For the reasons discussed above, it is unclear how the ALJ determined that a production rate pace limitation was necessary. Nevertheless, the Court cannot conclude that the lack of explanation for this pace limitation amounts to reversible error. To the extent that a pace limitation was necessary at all, the ALJ adopted an RFC provision that was more restrictive than anything suggested within the record. Notably, Plaintiff does not argue that the ALJ failed to adequately accommodate Zachary V.’s moderate CPP limitations. See ECFs 9, 12. Additionally, Plaintiff fails to identify any RFC provisions that the ALJ should have included in lieu of the provision at issue in this case. Plaintiff also fails to explain how a more detailed explanation of either pace or the mental RFC might change the outcome of this case. See Shinseki v. Sanders, 556 U.S. 396, 409 (2009) (“[T]he burden of showing that an error is harmful normally falls upon the party attacking the agency determination.”); Smith v. Colvin, No. TMD-15-1694, 2016 WL 5147195, at *10 (D. Md. Sept. 20, 2016) (citing Jones v. Astrue, 691 F.3d 730, 734–35 (5th Cir. 2012)) (finding harmless error where the claimant failed to demonstrate how the result would have changed had the ALJ properly addressed the claimant’s cognitive difficulties in the RFC analysis).

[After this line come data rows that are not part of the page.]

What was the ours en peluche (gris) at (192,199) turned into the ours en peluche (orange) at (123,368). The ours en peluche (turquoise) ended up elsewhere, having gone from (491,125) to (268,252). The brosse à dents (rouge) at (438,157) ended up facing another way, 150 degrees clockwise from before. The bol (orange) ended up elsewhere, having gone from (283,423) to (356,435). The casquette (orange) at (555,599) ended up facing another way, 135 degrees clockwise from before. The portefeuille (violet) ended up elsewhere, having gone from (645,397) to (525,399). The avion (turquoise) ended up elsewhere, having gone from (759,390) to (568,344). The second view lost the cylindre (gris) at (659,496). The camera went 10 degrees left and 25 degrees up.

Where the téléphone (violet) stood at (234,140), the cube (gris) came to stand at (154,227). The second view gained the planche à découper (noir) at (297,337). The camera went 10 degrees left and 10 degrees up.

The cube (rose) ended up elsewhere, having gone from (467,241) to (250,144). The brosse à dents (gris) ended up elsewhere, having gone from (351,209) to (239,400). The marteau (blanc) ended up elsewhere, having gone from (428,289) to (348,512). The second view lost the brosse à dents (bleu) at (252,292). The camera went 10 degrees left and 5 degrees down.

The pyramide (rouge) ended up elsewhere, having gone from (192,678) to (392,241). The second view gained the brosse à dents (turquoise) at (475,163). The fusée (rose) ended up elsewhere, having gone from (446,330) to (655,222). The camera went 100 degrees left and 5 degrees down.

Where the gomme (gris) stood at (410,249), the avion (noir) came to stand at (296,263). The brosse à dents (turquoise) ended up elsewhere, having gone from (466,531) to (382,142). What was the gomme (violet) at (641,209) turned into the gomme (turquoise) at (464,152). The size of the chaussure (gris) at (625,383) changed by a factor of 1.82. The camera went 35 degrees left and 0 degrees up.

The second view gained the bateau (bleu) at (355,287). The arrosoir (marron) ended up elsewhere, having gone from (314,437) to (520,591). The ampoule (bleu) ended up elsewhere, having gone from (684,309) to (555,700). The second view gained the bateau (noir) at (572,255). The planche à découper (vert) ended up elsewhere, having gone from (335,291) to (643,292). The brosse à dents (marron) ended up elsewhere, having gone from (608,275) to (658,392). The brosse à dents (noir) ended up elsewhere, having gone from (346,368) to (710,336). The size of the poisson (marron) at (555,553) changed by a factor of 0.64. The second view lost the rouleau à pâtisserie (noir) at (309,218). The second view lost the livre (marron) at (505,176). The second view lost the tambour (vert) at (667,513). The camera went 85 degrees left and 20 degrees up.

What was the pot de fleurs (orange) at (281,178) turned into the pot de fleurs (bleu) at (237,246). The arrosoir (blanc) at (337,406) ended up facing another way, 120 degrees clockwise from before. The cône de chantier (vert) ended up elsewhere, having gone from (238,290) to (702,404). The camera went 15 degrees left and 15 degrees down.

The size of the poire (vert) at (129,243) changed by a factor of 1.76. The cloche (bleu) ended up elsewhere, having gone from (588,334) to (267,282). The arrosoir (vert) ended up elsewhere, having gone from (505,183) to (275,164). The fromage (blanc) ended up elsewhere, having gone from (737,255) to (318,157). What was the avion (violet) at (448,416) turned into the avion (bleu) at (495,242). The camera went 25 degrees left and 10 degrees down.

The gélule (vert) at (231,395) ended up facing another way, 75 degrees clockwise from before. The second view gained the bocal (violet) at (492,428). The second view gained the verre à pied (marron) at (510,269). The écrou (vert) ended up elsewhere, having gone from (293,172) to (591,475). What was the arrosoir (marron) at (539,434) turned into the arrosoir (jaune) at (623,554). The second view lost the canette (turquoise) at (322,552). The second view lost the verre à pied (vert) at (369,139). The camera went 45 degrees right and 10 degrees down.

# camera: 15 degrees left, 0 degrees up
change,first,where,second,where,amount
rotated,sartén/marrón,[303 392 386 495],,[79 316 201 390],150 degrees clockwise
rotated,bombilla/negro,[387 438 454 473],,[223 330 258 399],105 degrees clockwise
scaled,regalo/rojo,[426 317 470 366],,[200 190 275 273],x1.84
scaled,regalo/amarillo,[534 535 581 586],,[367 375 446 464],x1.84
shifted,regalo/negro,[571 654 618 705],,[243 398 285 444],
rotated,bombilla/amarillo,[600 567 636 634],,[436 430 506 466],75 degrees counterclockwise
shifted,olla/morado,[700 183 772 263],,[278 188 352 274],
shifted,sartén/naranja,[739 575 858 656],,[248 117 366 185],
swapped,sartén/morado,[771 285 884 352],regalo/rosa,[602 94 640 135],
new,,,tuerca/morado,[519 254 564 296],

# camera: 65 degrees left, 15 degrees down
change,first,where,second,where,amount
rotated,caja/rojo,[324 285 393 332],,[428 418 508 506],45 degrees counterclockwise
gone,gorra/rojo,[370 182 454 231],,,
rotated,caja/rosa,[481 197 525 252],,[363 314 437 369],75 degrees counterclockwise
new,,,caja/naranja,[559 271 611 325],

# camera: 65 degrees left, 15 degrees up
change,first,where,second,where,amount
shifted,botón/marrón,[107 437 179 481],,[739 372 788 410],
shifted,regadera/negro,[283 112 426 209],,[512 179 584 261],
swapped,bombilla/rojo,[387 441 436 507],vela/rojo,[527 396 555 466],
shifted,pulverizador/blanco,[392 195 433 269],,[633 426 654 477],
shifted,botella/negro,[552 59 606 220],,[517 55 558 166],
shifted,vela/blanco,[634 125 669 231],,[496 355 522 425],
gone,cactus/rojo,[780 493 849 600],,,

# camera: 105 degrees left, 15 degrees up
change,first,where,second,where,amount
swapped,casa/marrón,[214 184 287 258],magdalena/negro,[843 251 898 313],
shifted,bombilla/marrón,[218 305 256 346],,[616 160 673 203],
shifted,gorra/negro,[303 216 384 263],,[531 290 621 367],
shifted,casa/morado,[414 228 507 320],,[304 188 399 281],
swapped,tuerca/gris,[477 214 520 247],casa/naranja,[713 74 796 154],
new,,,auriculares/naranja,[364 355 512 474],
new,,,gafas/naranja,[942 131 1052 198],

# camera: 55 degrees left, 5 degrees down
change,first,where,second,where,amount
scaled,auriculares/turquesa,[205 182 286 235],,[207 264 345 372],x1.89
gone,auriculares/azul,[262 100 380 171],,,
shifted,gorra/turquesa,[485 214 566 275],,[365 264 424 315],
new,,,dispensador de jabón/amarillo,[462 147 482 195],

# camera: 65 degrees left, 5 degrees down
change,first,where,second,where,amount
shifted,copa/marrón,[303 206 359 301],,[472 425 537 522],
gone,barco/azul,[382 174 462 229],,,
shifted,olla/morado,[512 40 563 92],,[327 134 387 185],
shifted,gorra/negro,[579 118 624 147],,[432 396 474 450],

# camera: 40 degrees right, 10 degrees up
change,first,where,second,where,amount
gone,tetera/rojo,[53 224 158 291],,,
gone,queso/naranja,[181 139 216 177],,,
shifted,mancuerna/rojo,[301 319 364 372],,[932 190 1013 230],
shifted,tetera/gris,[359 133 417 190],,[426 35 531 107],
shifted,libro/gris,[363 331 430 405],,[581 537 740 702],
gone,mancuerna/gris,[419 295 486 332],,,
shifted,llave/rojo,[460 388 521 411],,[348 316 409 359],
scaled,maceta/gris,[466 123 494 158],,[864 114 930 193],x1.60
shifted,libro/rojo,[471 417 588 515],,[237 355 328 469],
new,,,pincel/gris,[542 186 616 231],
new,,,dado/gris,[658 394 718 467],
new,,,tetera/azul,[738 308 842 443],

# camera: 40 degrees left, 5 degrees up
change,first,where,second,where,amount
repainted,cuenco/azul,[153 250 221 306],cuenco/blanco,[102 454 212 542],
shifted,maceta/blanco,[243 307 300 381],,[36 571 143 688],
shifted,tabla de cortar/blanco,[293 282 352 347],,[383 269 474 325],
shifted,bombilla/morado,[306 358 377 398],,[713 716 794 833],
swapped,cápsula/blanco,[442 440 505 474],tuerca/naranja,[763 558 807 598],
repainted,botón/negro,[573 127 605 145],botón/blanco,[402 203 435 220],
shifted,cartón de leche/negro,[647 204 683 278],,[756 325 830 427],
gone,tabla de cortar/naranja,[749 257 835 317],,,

For these reasons, the Court is unable to conclude that remand for additional analysis might result in a more restrictive RFC assessment or a finding of disability. Thus, the ALJ’s error was harmless. Kersey, 614 F. Supp. 2d at 696. The Court will therefore affirm the ALJ’s decision.
V. CONCLUSION For the reasons set forth herein, pursuant to sentence four of 42 U.S.C. § 405(g), the SSA’s March 28, 2025 Page 7
judgment is AFFIRMED. The clerk is directed to CLOSE this case. Despite the informal nature of this letter, it should be flagged as a Memorandum Opinion. A separate implementing Order follows.